Call the person who knows.
Who is in your satellite?
I am actively building this kind of roster of advisors in my business.
I’m in the process of hiring an accountant (I’m of the mind that smart business owners should DIY their accounting when they start just so they can talk to their knowlegabley to their accountant)
I’ve started meeting monthly with lawyers at various stages of their businesses who help me with the legalities of running a law practice.
I hired a strategic coach for the year. This has been a game-changer in my momentum.
I joined 2 masterminds with over 50 of peers to talk serious to me when I need it.
I have a good friend that I meet with at least once a month who has been about 10 years ahead of me in business, and I soak up all of her business wisdom.
I’m building something I want to share with you soon, and I genuinely need to know: who is the one person in your orbit right now who has saved you from a problem you were trying to solve alone?
Reply and tell me. I read every single one, and this question matters more than you know.
Ready to figure out the gaps in your support network?
Try this prompt with your AI chatbot of choice:
You are a knowledgeable Canadian business advisor. I want to identify the gaps in my current support network as a business owner.
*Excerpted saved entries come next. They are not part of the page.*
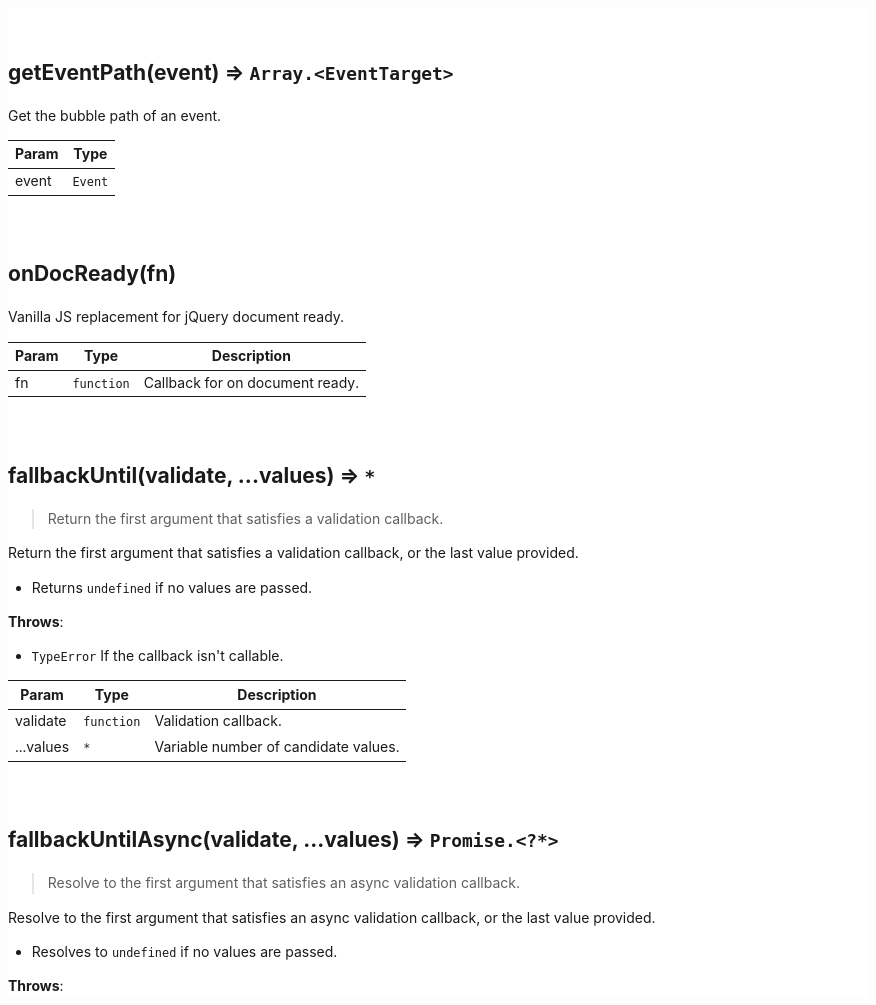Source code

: 
<br><a name="getEventPath"></a>

## getEventPath(event) ⇒ <code>Array.&lt;EventTarget&gt;</code>
Get the bubble path of an event.


| Param | Type |
| --- | --- |
| event | <code>Event</code> | 


<br><a name="onDocReady"></a>

## onDocReady(fn)
Vanilla JS replacement for jQuery document ready.


| Param | Type | Description |
| --- | --- | --- |
| fn | <code>function</code> | Callback for on document ready. |


<br><a name="fallbackUntil"></a>

## fallbackUntil(validate, ...values) ⇒ <code>\*</code>
> Return the first argument that satisfies a validation callback.

Return the first argument that satisfies a validation callback, or the last value provided.
* Returns `undefined` if no values are passed.

**Throws**:

- <code>TypeError</code> If the callback isn't callable.


| Param | Type | Description |
| --- | --- | --- |
| validate | <code>function</code> | Validation callback. |
| ...values | <code>\*</code> | Variable number of candidate values. |


<br><a name="fallbackUntilAsync"></a>

## fallbackUntilAsync(validate, ...values) ⇒ <code>Promise.&lt;?\*&gt;</code>
> Resolve to the first argument that satisfies an async validation callback.

Resolve to the first argument that satisfies an async validation callback, or the last value provided.
* Resolves to `undefined` if no values are passed.

**Throws**:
Ask me five questions about my business, one at a time, including my current revenue, my industry, whether I have a lawyer, an accountant, a strategic thinker, a mentor, and a peer group, and what decision I’ve been putting off because I don’t know who to ask. Then tell me which gap is most urgent and what kind of professional or advisor I should be looking for first.
As always, your chatbot will get you to the door. A professional will get you through it.
Build smart,
Sonya
P.S. The sauce. Because, as my loyal reader, you deserve it.
The sauce that finally worked (serves 4)
Crush one can of whole peeled San Marzano tomatoes by hand into a bowl. Set aside.
Heat a generous pour of good olive oil in a heavy pot over medium-low heat.
Add half a yellow onion, finely diced. Cook until soft and slightly golden, about 10 minutes.
Add 3-4 cloves of minced garlic. Cook two more minutes until fragrant.
Add the crushed tomatoes, a tube of tomato paste (yes! not a can, a tube), a pinch of sugar, and salt to taste.
Tuck in a small handful of fresh basil sprigs, stems and all.
Reduce heat to low. Simmer for 45 minutes, stirring occasionally.
Remove the basil sprigs. Turn off the heat.
Tear in a fresh handful of basil leaves. Finish with your best olive oil.
That’s it. I’m sorry it took me so long to ask.